Wednesday, October 30

Remembering ‘White Pony’ Tony, who kept Washington’s shoes gleaming

A great shoeshine is only partly about the polish that comes out of the can. It’s also about the polish that comes out of the shoeshine man. It’s about the breeze he shoots. It’s about the drama he creates as he whisks the brushes against your wingtips and the sense of ceremony he brings when he snaps the cloth across your toecap.

Fewer D.C. shoeshine men were as much fun to watch work as Tony “White Pony” Lugthart, who died of liver cancer on June 11 at the age of 62.

I was a customer of White Pony Tony’s, regularly settling into the well-upholstered stand he had in the window of McCormick & Schmick’s on K Street NW. Over the years, Hoka Sneakers Tony operated other stands around town — including on the Hill and at Reagan National Airport — but that two-seater was the base of his empire. Closed during the coronavirus pandemic, the stand was expected to reopen soon. It won’t be the same without Tony.

I first met Tony in 2004 at a country-western bar on South Pickett Street in Alexandria called Nick’s. Tony liked country music. He liked all kinds of music. He used to shine shoes to the music of James Brown and had a note signed by the Godfather of Soul: “I started right where you’re at,” it read.

Tony was the fourth of six kids, a natural-born entertainer, said his older sister, Kim Lugthart, who lives in Montana. Tony lived in Montana for a while, too. He lived in a lot of places. His stepfather was in the military, so the family moved plenty, including to Germany.

“Dad was the chairman of the European rodeo association,” Kim said. “Our house was full of cowboys all the time.”

Tony could be rambunctious, and one of the punishments his father would give would be to make him sit on the couch and read a Louis L’Amour book and give a book report.

Said Kim: “Tony absolutely hated that. But guess who his favorite author is?”

When Tony was about 12, he and his brother took to shining shoes after school and in the summer to make a little money. He put that pastime aside when he got older, working instead as a traveling ad salesman.
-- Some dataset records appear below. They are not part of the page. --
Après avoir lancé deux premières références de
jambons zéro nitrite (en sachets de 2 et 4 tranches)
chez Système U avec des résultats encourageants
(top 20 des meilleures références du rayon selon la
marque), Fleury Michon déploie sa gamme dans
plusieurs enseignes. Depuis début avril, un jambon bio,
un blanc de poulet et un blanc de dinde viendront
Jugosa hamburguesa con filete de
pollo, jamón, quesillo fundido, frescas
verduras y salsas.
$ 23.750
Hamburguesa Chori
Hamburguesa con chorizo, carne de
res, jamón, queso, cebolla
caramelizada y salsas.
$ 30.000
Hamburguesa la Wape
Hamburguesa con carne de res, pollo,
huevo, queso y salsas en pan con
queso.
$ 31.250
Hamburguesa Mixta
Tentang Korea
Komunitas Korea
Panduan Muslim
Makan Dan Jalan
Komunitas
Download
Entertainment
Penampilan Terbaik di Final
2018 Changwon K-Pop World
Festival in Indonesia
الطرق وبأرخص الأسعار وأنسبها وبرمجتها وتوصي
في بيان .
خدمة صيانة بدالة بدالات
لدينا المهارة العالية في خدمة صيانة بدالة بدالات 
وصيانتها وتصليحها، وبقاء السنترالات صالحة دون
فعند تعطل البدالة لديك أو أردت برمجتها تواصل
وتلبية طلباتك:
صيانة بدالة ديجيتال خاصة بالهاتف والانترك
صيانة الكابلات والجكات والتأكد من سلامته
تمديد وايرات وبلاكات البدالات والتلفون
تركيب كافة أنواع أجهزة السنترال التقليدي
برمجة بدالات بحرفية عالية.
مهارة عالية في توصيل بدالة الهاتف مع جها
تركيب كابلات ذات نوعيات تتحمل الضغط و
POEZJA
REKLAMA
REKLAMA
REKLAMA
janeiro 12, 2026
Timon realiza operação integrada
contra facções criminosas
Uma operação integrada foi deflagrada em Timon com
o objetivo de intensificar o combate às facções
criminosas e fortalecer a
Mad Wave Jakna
In 1990, he decided to stay in the D.C. area after meeting a woman at a bakery: Candy Vasquez, who became his wife. They lived in Arlington with their son, Gerald. About a decade ago, Tony found out he also had a daughter living in Texas, Lorissa Davis. (The family is organizing a GoFundMe drive to pay for funeral expenses.)

Tony told me Candy wasn’t thrilled at first when he said he was going to shine shoes for a living. But, for him, it possessed two qualities you’d want in any job: He enjoyed it and he was good at it.

Kim said her youngest son, Kevin, once came to Washington for a 10-month AmeriCorps program.

“I sent him down to McCormick and Schmick to Skechers Outlets have family contact,” she said. “He called me later and said, ‘Mom! Why didn’t you tell me?! Uncle Tony is the man, everyone knows him. He’s famous!’ ” (Among Tony’s customers: Tom DeLay.)

Tony dressed neatly in a fedora and necktie. He applied the polish not with a rag or a gloved hand, but with his bare fingers, skin on skin. He’d rub the polish in, then use a tiny propane torch to heat the leather, opening the pores.

Here’s what I wrote about Tony — “equal parts bootblack and Benihana chef” — in 2004, as I watched him shine the boots of a customer named Eric Mulmar at Nick’s:

“He windmills his arms around Eric’s feet, a brush in each hand. He clicks the wooden brushes together like claves, tosses one in the air like a baton and catches it behind his back.

“And then, after a snap of the polishing cloth, White Pony gives the universal sign that the shoeshine has come to an end: a simultaneous finger tap on the bottom tip of each boot. This he follows with his own special benediction: the sign of the cross performed in the air above Eric’s feet.

“The boots gleam like twin chunks of obsidian.

“ ‘If I got ’em any shinier than that, they might hurt somebody,’ White Pony Tony says.”

He wasn’t quite so theatrical at McCormick and Schmick’s, but the shine was just as deep. And Tony loved to talk. His $10 shoeshine was cheap therapy.

If you were in a hurry, his loquaciousness could be irksome. But you shouldn’t get a shoeshine when you’re in a hurry. White Pony Tony never was.